Weiser History

History

Historians differ on the origin of the town name “Weiser”: many believe that the town was named after Revolutionary War veteran Peter Weiser, who served as a quartermaster, hunter, and cook on the Lewis and Clark Corps of Discovery, which passed through the area. The map that William Clark prepared for publication in a 1814 edition of the Lewis & Clark journals does note the newly named “Weiser River,” which may very well have been named for Peter Weiser. Others, however, believe that the town of Weiser was named for the trapper and miner Jacob Weiser, who discovered gold in the early 1860s in Florence Basin’s Babboon Gulch and settled in the area soon after.

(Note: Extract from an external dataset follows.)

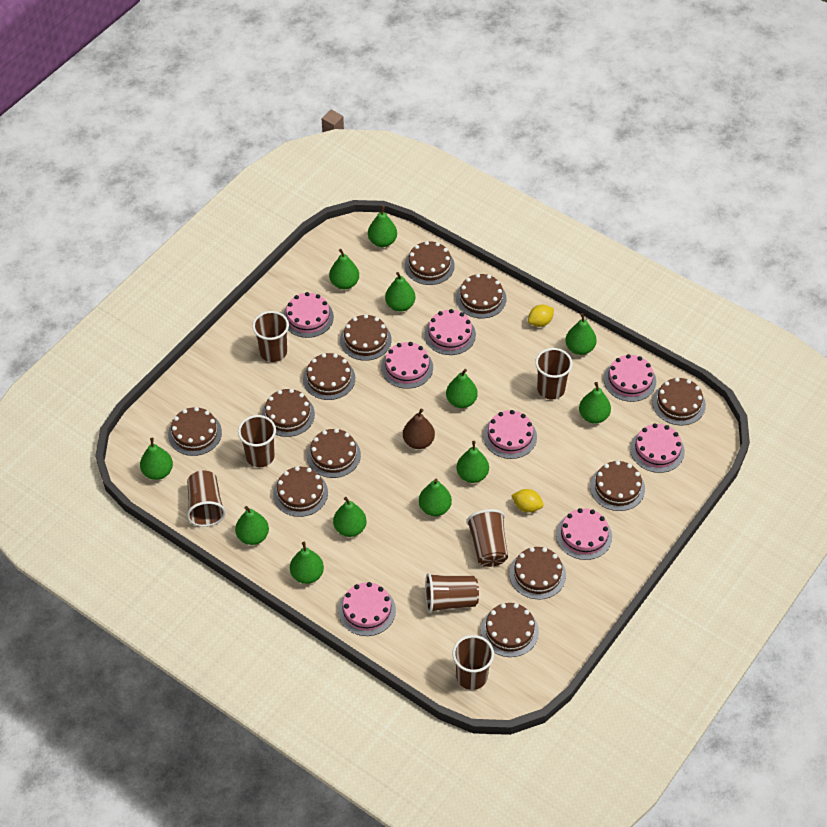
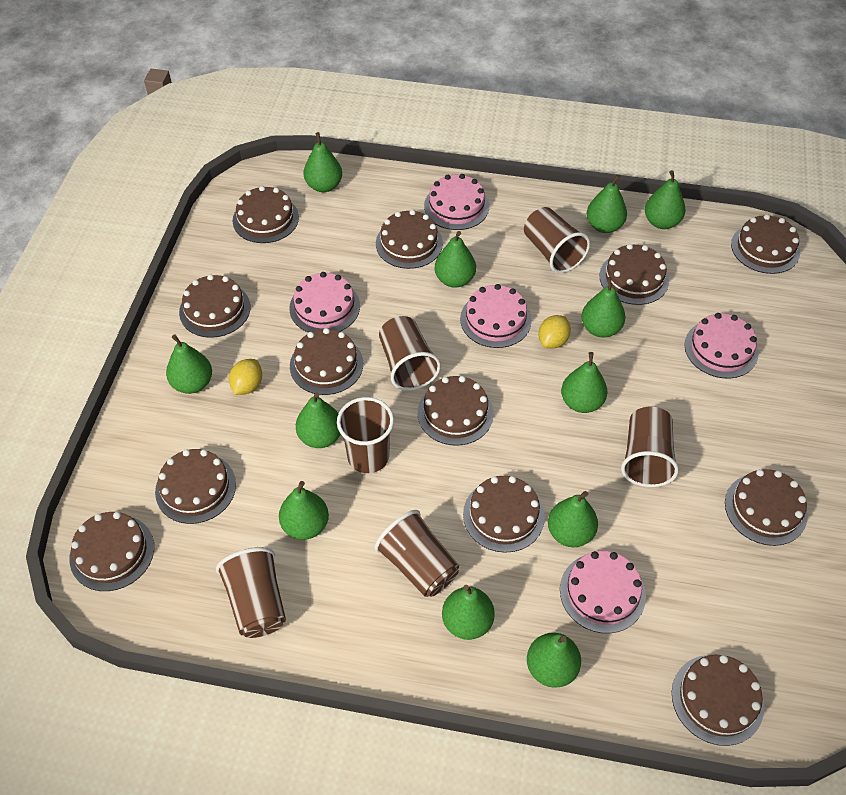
brown cup: [187,471,226,527] [238,415,276,467] [252,311,289,362] [425,573,479,613] [452,635,494,690] [466,509,508,567] [535,348,573,400] = 7 -> [216,547,286,638] [337,397,394,473] [375,510,459,597] [379,316,441,391] [524,207,590,273] [621,407,679,487] = 6
brown pear: [403,409,435,449] = 1 -> none = 0
pink cake: [283,292,334,338] [338,582,396,636] [381,342,433,389] [424,309,476,355] [483,410,537,459] [556,508,612,560] [604,354,656,402] [630,423,685,473] = 8 -> [289,272,360,332] [424,174,489,230] [460,284,532,348] [560,551,646,633] [684,313,759,378] = 5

In 1864, Reuben Olds began ferrying people across the Snake River, providing better access to Weiser, and in 1866 the town received a post office. It wasn’t always through industry and access that Weiser grew, however; it also benefited through a bit of underhandedness in 1879, when Weiser won the county seat from the nearby town of Salubria through the bribe of a jug of “Snake River redeye” and a suspiciously missing ballot box. Two years later, in 1881, the Oregon Short Line Railroad helped seal Weiser’s long-term stability by extending its tracks through the town on its way to Huntington, Oregon. Because of Weiser’s growing population during the late nineteenth and early twentieth centuries, the town ranks among the top four cities in Idaho for architecture.